Certain U.S. Government Employees: An employee, or an honorably retired former employee, of the U.S. government abroad who has served faithfully for at least 15 years, may enter the U.S. as a special immigrant, together with their spouse and children, if the principal officer of a Foreign Service establishment recommends granting such special immigrant status in exceptional circumstances and the Secretary of State approves, finding it in the national interest.

Natives of Western Hemisphere Countries: Until Jan. 1, 1977, natives of Western Hemisphere countries were considered special immigrants. Today, the relevance of this prior law is that a person who is a native of the Western Hemisphere who established a priority date prior to Jan. 1, 1977 as the parent, spouse, or child of a U.S. citizen or lawful permanent resident retains the priority date, for so long as the relationship upon which the exemption is based continues to exist. Moreover, such a person’s children and spouse (if the marriage existed before the person immigrated) are entitled to the same status and priority date. Finally, that priority date may be used for purposes of any preference petition subsequently approved on their behalf. This is a powerful way to avoid immigrant visa waiting lists.

Special Immigrant Juveniles: Children declared dependent on a juvenile court located in the U.S. due to abuse, neglect, or abandonment and either eligible for long-term foster care or under the custody of a state agency or department.

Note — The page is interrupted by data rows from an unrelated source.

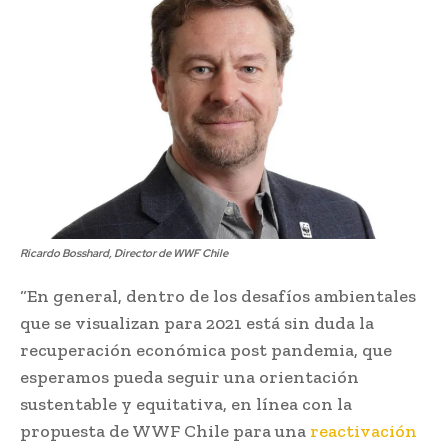
Ricardo Bosshard, Director de WWF Chile
“En general, dentro de los desafíos ambientales
que se visualizan para 2021 está sin duda la
recuperación económica post pandemia, que
esperamos pueda seguir una orientación
sustentable y equitativa, en línea con la
propuesta de WWF Chile para una
reactivación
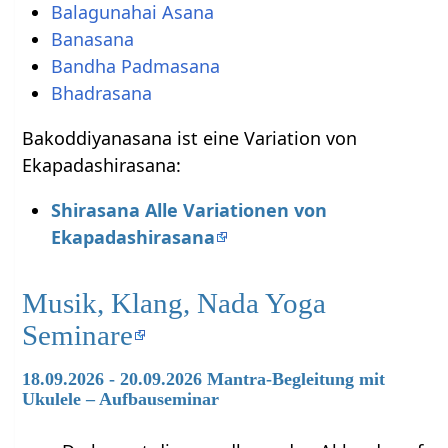
Balagunahai Asana
Banasana
Bandha Padmasana
Bhadrasana
Bakoddiyanasana ist eine Variation von
Ekapadashirasana:
Shirasana Alle Variationen von
Ekapadashirasana
Musik, Klang, Nada Yoga
Seminare
18.09.2026 - 20.09.2026 Mantra-Begleitung mit
Ukulele – Aufbauseminar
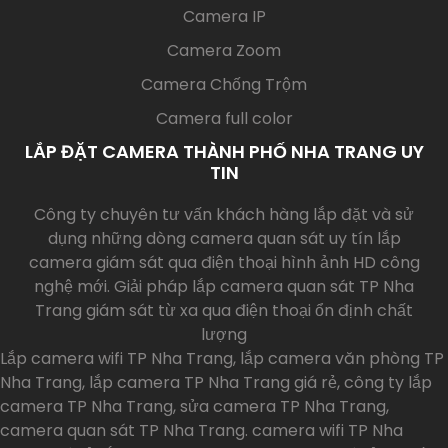
Camera IP
Camera Zoom
Camera Chống Trộm
Camera full color
LẮP ĐẶT CAMERA THÀNH PHỐ NHA TRANG UY
TIN
Công ty chuyên tư vấn khách hàng lắp đặt và sử
dụng những dòng camera quan sát uy tín lắp
camera giám sát qua điện thoại hình ảnh HD công
nghệ mới. Giải pháp lắp camera quan sát TP Nha
Trang giám sát từ xa qua điện thoại ổn định chất
lượng
Lắp camera wifi TP Nha Trang, lắp camera văn phòng TP
Nha Trang, lắp camera TP Nha Trang giá rẻ, công ty lắp
camera TP Nha Trang, sửa camera TP Nha Trang,
camera quan sát TP Nha Trang. camera wifi TP Nha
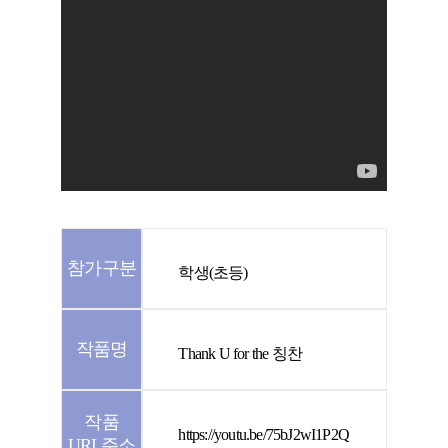
참가구분
학생(초등)
작품명
Thank U for the 칭찬
작품
https://youtu.be/75bJ2wI1P2Q
URL주소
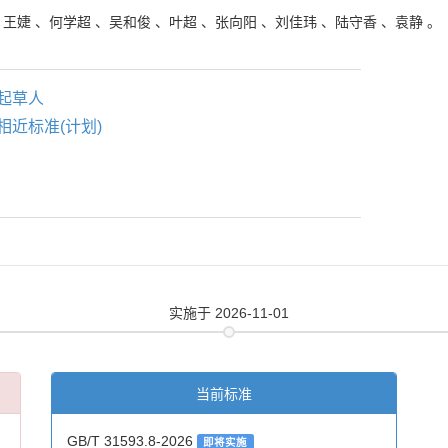
、
王婕
、
何学超
、
吴和俊
、
叶超
、
张向阳
、
刘佳玮
、
陆守香
、
袁静
。
起草人
相近标准(计划)
实施
于 2026-11-01
当前标准
GB/T 31593.8-2026
即将实施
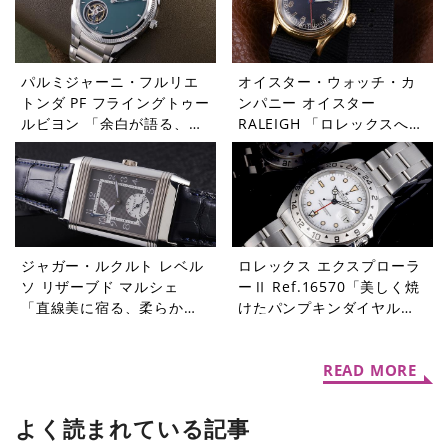
パルミジャーニ・フルリエ
オイスター・ウォッチ・カ
トンダ PF フライングトゥー
ンパニー オイスター
ルビヨン 「余白が語る、本
RALEIGH 「ロレックスへと
当の贅沢」【今週の逸本
受け継がれたDNA」【今週
Vol.364】
の逸本 Vol.363】
ジャガー・ルクルト レベル
ロレックス エクスプローラ
ソ リザーブド マルシェ
ーⅡ Ref.16570「美しく焼
「直線美に宿る、柔らかな
けたパンプキンダイヤル」
個性」【今週の逸本
【今週の逸本 Vol.361】
Vol.362】
READ MORE
よく読まれている記事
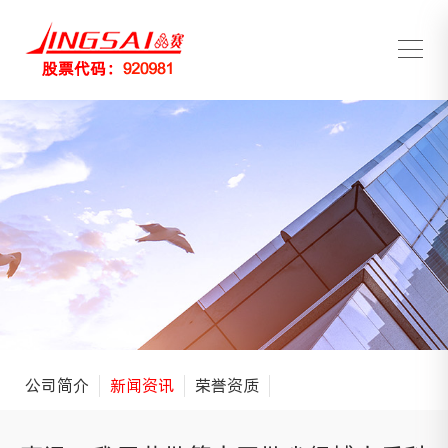
公司简介
新闻资讯
荣誉资质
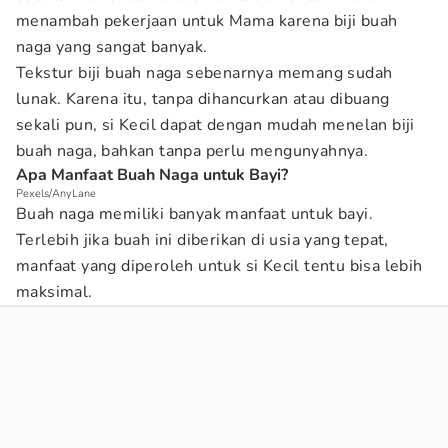
menambah pekerjaan untuk Mama karena biji buah
naga yang sangat banyak.
Tekstur biji buah naga sebenarnya memang sudah
lunak. Karena itu, tanpa dihancurkan atau dibuang
sekali pun, si Kecil dapat dengan mudah menelan biji
buah naga, bahkan tanpa perlu mengunyahnya.
Apa Manfaat Buah Naga untuk Bayi?
Pexels/AnyLane
Buah naga memiliki banyak manfaat untuk bayi.
Terlebih jika buah ini diberikan di usia yang tepat,
manfaat yang diperoleh untuk si Kecil tentu bisa lebih
maksimal.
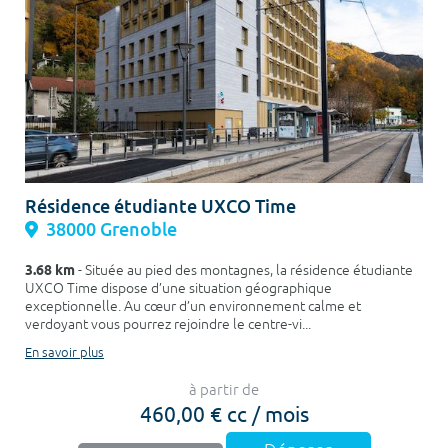
Résidence étudiante UXCO Time
38000 Grenoble
3.68 km
- Située au pied des montagnes, la résidence étudiante
UXCO Time dispose d’une situation géographique
exceptionnelle. Au cœur d’un environnement calme et
verdoyant vous pourrez rejoindre le centre-vi...
En savoir plus
à partir de
460,00 € cc / mois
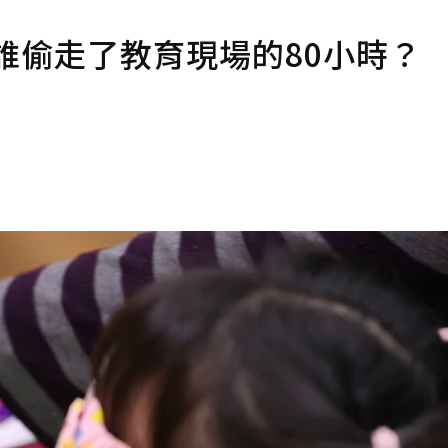
誰偷走了教育現場的80小時？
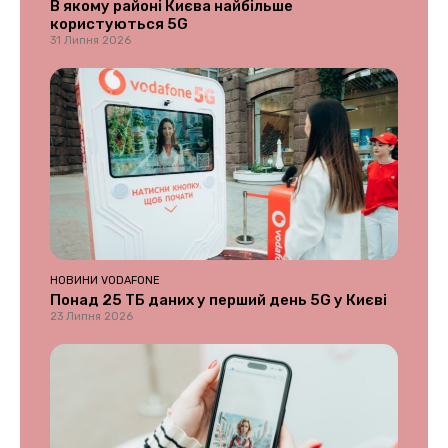
В якому районі Києва найбільше
користуються 5G
31 Липня 2026
НОВИНИ VODAFONE
Понад 25 ТБ даних у перший день 5G у Києві
23 Липня 2026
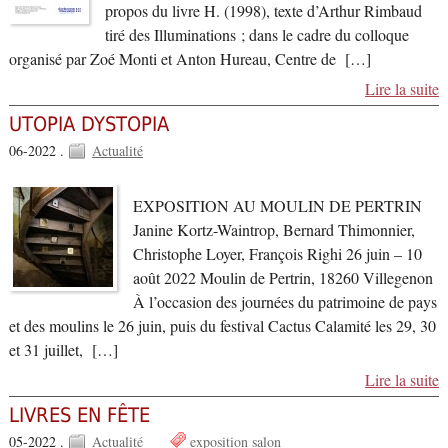
propos du livre H. (1998), texte d’Arthur Rimbaud
tiré des Illuminations ; dans le cadre du colloque
organisé par Zoé Monti et Anton Hureau, Centre de […]
Lire la suite
UTOPIA DYSTOPIA
06-2022 .
Actualité
EXPOSITION AU MOULIN DE PERTRIN
Janine Kortz-Waintrop, Bernard Thimonnier,
Christophe Loyer, François Righi 26 juin – 10
août 2022 Moulin de Pertrin, 18260 Villegenon
À l’occasion des journées du patrimoine de pays
et des moulins le 26 juin, puis du festival Cactus Calamité les 29, 30
et 31 juillet, […]
Lire la suite
LIVRES EN FÊTE
05-2022 .
Actualité
exposition
salon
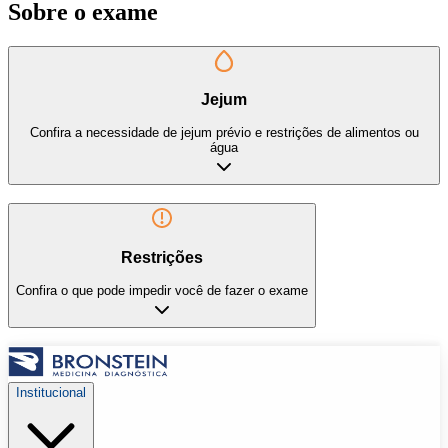
Sobre o exame
Jejum
Confira a necessidade de jejum prévio e restrições de alimentos ou
água
Restrições
Confira o que pode impedir você de fazer o exame
Institucional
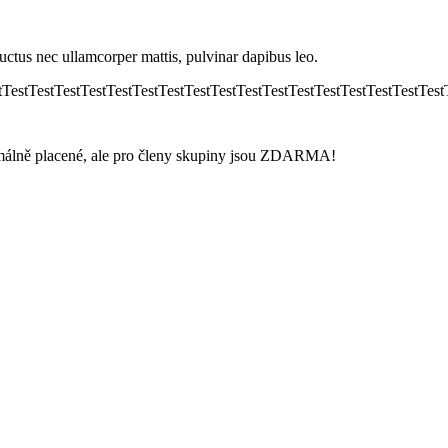
 luctus nec ullamcorper mattis, pulvinar dapibus leo.
tTestTestTestTestTestTestTestTestTestTestTestTestTestTestTestTestTest
ormálně placené, ale pro členy skupiny jsou ZDARMA!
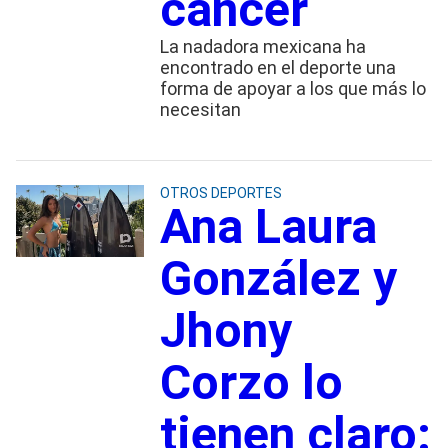
cáncer
La nadadora mexicana ha
encontrado en el deporte una
forma de apoyar a los que más lo
necesitan
OTROS DEPORTES
Ana Laura
González y
Jhony
Corzo lo
tienen claro:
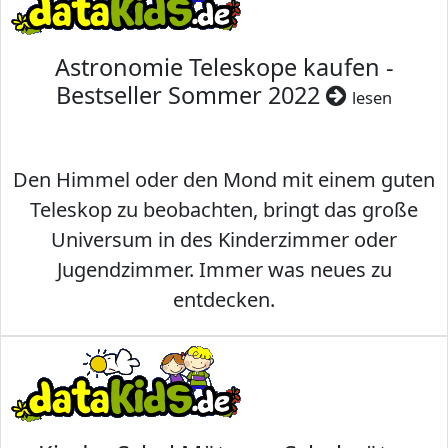
Astronomie Teleskope kaufen -
Bestseller Sommer 2022
lesen
Den Himmel oder den Mond mit einem guten
Teleskop zu beobachten, bringt das große
Universum in des Kinderzimmer oder
Jugendzimmer. Immer was neues zu
entdecken.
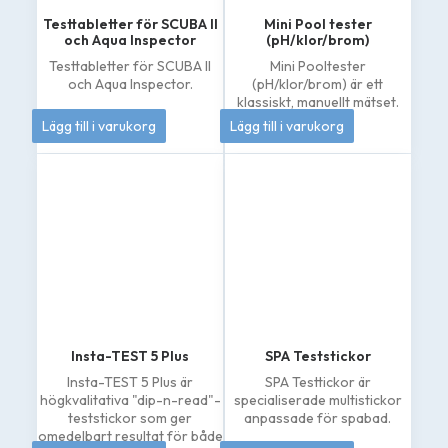
Testtabletter för SCUBA II
Mini Pool tester
och Aqua Inspector
(pH/klor/brom)
Testtabletter för SCUBA II
Mini Pooltester
och Aqua Inspector.
(pH/klor/brom) är ett
klassiskt, manuellt mätset.
206
kr
133
kr
Lägg till i varukorg
Lägg till i varukorg
Insta-TEST 5 Plus
SPA Teststickor
Insta-TEST 5 Plus är
SPA Testtickor är
högkvalitativa "dip-n-read"-
specialiserade multistickor
teststickor som ger
anpassade för spabad.
omedelbart resultat för både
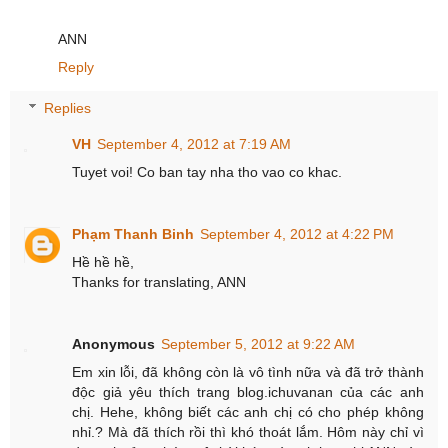
ANN
Reply
Replies
VH
September 4, 2012 at 7:19 AM
Tuyet voi! Co ban tay nha tho vao co khac.
Phạm Thanh Binh
September 4, 2012 at 4:22 PM
Hề hề hề,
Thanks for translating, ANN
Anonymous
September 5, 2012 at 9:22 AM
Em xin lỗi, đã không còn là vô tình nữa và đã trở thành
độc giả yêu thích trang blog.ichuvanan của các anh
chị. Hehe, không biết các anh chị có cho phép không
nhỉ.? Mà đã thích rồi thì khó thoát lắm. Hôm này chỉ vì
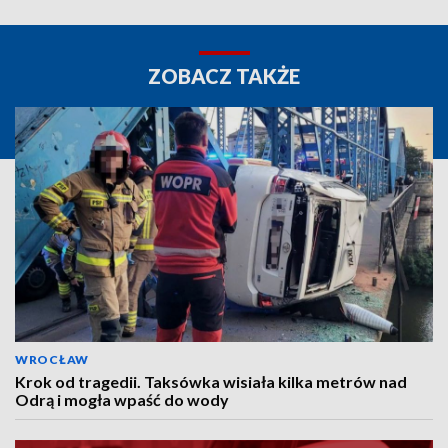
ZOBACZ TAKŻE
WROCŁAW
Krok od tragedii. Taksówka wisiała kilka metrów nad
Odrą i mogła wpaść do wody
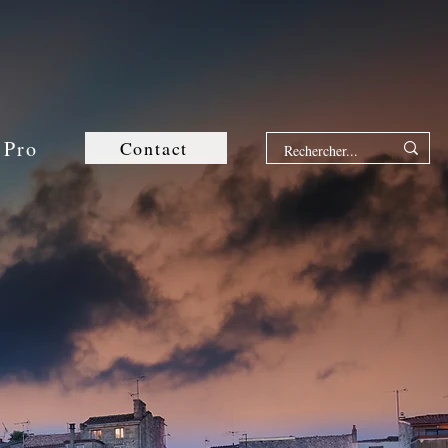
 Pro
Contact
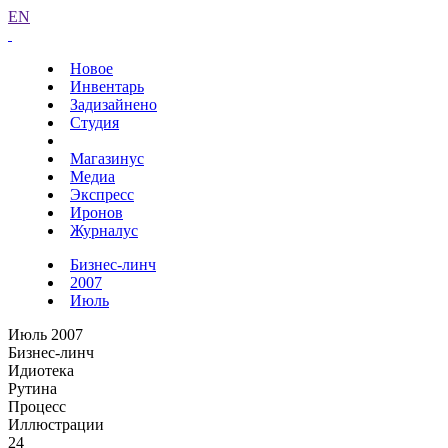
EN
Новое
Инвентарь
Задизайнено
Студия
Магазинус
Медиа
Экспресс
Иронов
Журналус
Бизнес-линч
2007
Июль
Июль 2007
Бизнес-линч
Идиотека
Рутина
Процесс
Иллюстрации
24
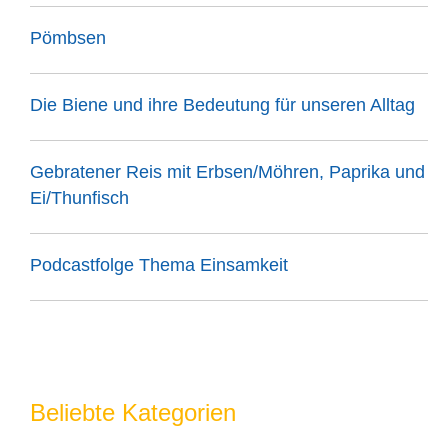
Pömbsen
Die Biene und ihre Bedeutung für unseren Alltag
Gebratener Reis mit Erbsen/Möhren, Paprika und
Ei/Thunfisch
Podcastfolge Thema Einsamkeit
Beliebte Kategorien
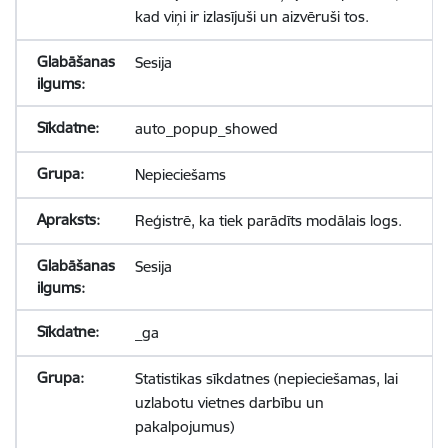
kad viņi ir izlasījuši un aizvēruši tos.
Sesija
auto_popup_showed
Nepieciešams
Reģistrē, ka tiek parādīts modālais logs.
Sesija
_ga
Statistikas sīkdatnes (nepieciešamas, lai
uzlabotu vietnes darbību un
pakalpojumus)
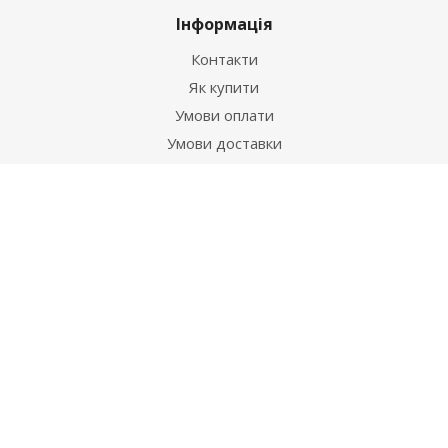
Інформація
Контакти
Як купити
Умови оплати
Умови доставки
Гарантія на товар
Допомога
Питання-відповідь
Бренди
Наші контакти
+38 067 502 20 26
zakaz@ekt.com.ua
м. Київ, вул. Магнітогорська 1-А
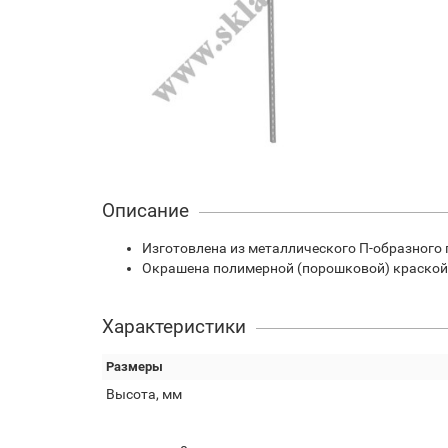
Описание
Изготовлена из металлического П-образного 
Окрашена полимерной (порошковой) краской, 
Характеристики
Размеры
Высота, мм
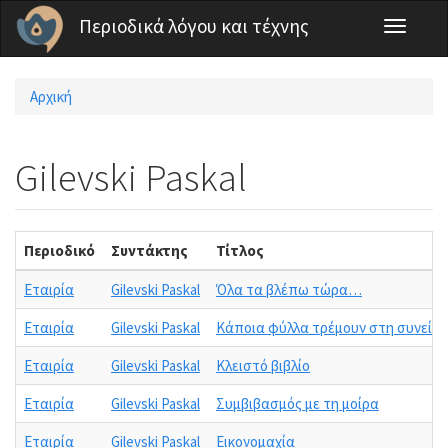
Παράκαμψη προς το κυρίως περιεχόμενο
Περιοδικά λόγου και τέχνης
Toggle
navigati
Αρχική
Είστε εδώ
Gilevski Paskal
Περιοδικό
Συντάκτης
Τίτλος
Εταιρία
Gilevski Paskal
Όλα τα βλέπω τώρα…
Εταιρία
Gilevski Paskal
Κάποια φύλλα τρέμουν στη συνείδ
Εταιρία
Gilevski Paskal
Κλειστό βιβλίο
Εταιρία
Gilevski Paskal
Συμβιβασμός με τη μοίρα
Εταιρία
Gilevski Paskal
Εικονομαχία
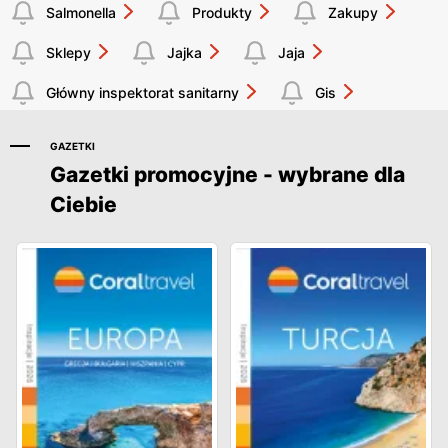
Salmonella
Produkty
Zakupy
Sklepy
Jajka
Jaja
Główny inspektorat sanitarny
Gis
GAZETKI
Gazetki promocyjne - wybrane dla
Ciebie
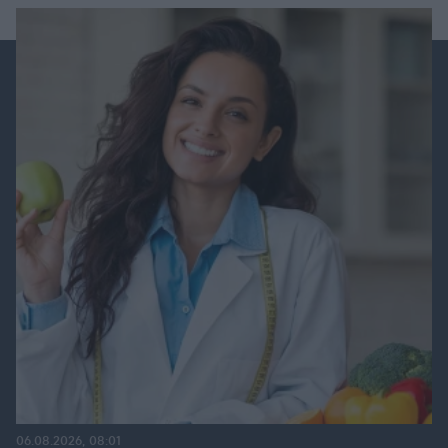
06.08.2026, 08:01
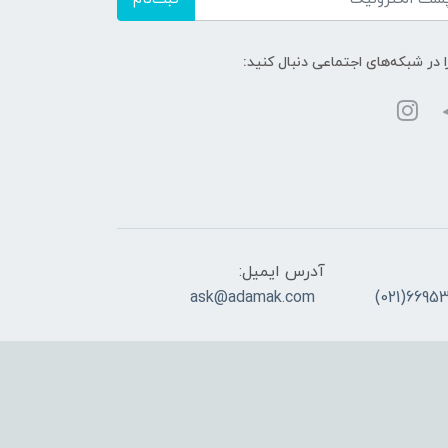
ا در شبکه‌های اجتماعی دنبال کنید:
آدرس ایمیل:
ask@adamak.com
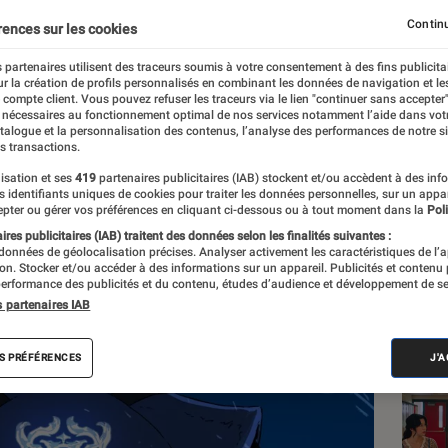
on 2
Continu
rences sur les cookies
 partenaires utilisent des traceurs soumis à votre consentement à des fins publicita
r la création de profils personnalisés en combinant les données de navigation et l
e compte client. Vous pouvez refuser les traceurs via le lien "continuer sans accepter"
 nécessaires au fonctionnement optimal de nos services notamment l’aide dans vot
atalogue et la personnalisation des contenus, l’analyse des performances de notre si
s transactions.
isation et ses
419
partenaires publicitaires (IAB) stockent et/ou accèdent à des inf
Les
es identifiants uniques de cookies pour traiter les données personnelles, sur un appa
pter ou gérer vos préférences en cliquant ci-dessous ou à tout moment dans la
Poli
res publicitaires (IAB) traitent des données selon les finalités suivantes :
 données de géolocalisation précises. Analyser activement les caractéristiques de l’
tion. Stocker et/ou accéder à des informations sur un appareil. Publicités et contenu
erformance des publicités et du contenu, études d’audience et développement de se
s partenaires IAB
S PRÉFÉRENCES
J'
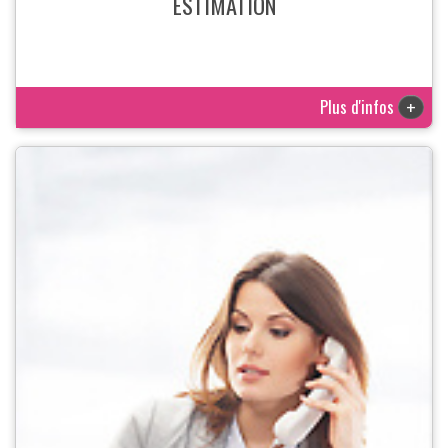
ESTIMATION
Plus d'infos
+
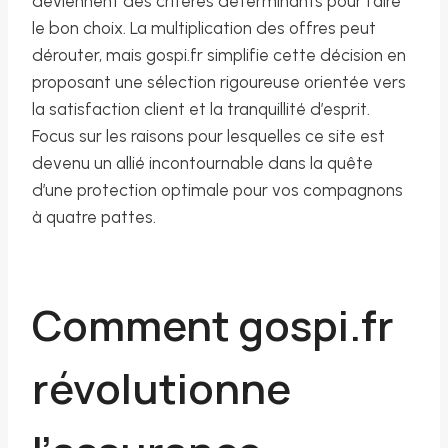
deviennent des critères déterminants pour faire
le bon choix. La multiplication des offres peut
dérouter, mais gospi.fr simplifie cette décision en
proposant une sélection rigoureuse orientée vers
la satisfaction client et la tranquillité d’esprit.
Focus sur les raisons pour lesquelles ce site est
devenu un allié incontournable dans la quête
d’une protection optimale pour vos compagnons
à quatre pattes.
Comment gospi.fr
révolutionne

A determination must have been made in administrative or judicial proceedings that it would not be in the child’s best interest to be returned to their country of nationality or last residence. BCIS must consent to the dependency order.

Certain Members of the U.S. Armed Forces: Such persons must have enlisted outside the U.S., served after Oct. 15, 1978, served for at least 6 years, and be nationals of the Philippines, Micronesia, or the Marshal Islands.

Victims of the September 11, 2001 Terrorist Attack: An alien is entitled to classification as an ‘‘SP’’ special immigrant if the alien can demonstrate to that he or she is the beneficiary of an immigrant petition petition or K petition or labor certification application, filed on or before Sep. 11, 2001, and the alien shows that the petition or application wasrevoked, terminated or rendered null, either before or after its approval, due directly to the attack of September 11, 2001, that resulted in the death or disability of the petitioner, beneficiary, or applicant; or caused loss of employment due to physical damage to, or destruction of, the business of the petitioner or the applicant.

Certain Current or Retired G-4 (International Organization Representatives) and NATO Nonimmigrants and Family Members

Certain Physicians Licensed to Practice in the U.S. on Jan. 9, 1978

Employment-Based Fifth Preference: Investors

For persons seeking to enter the U.S. to engage in a commercial enterprise that will benefit the U.S. economy and create at least 10 full-time jobs. The jobs must be for U.S. citizens, lawful permanent residents, or others authorized to work in the U.S. (other than the immigrant and their immediate family). The applicant must have invested or be in the process of investing $1 million or, if the investment is made in a “targeted area,” $500,000. In either case, before the second anniversary of obtaining lawful permanent resident status, the applicant must establish that they have substantially maintained the investment.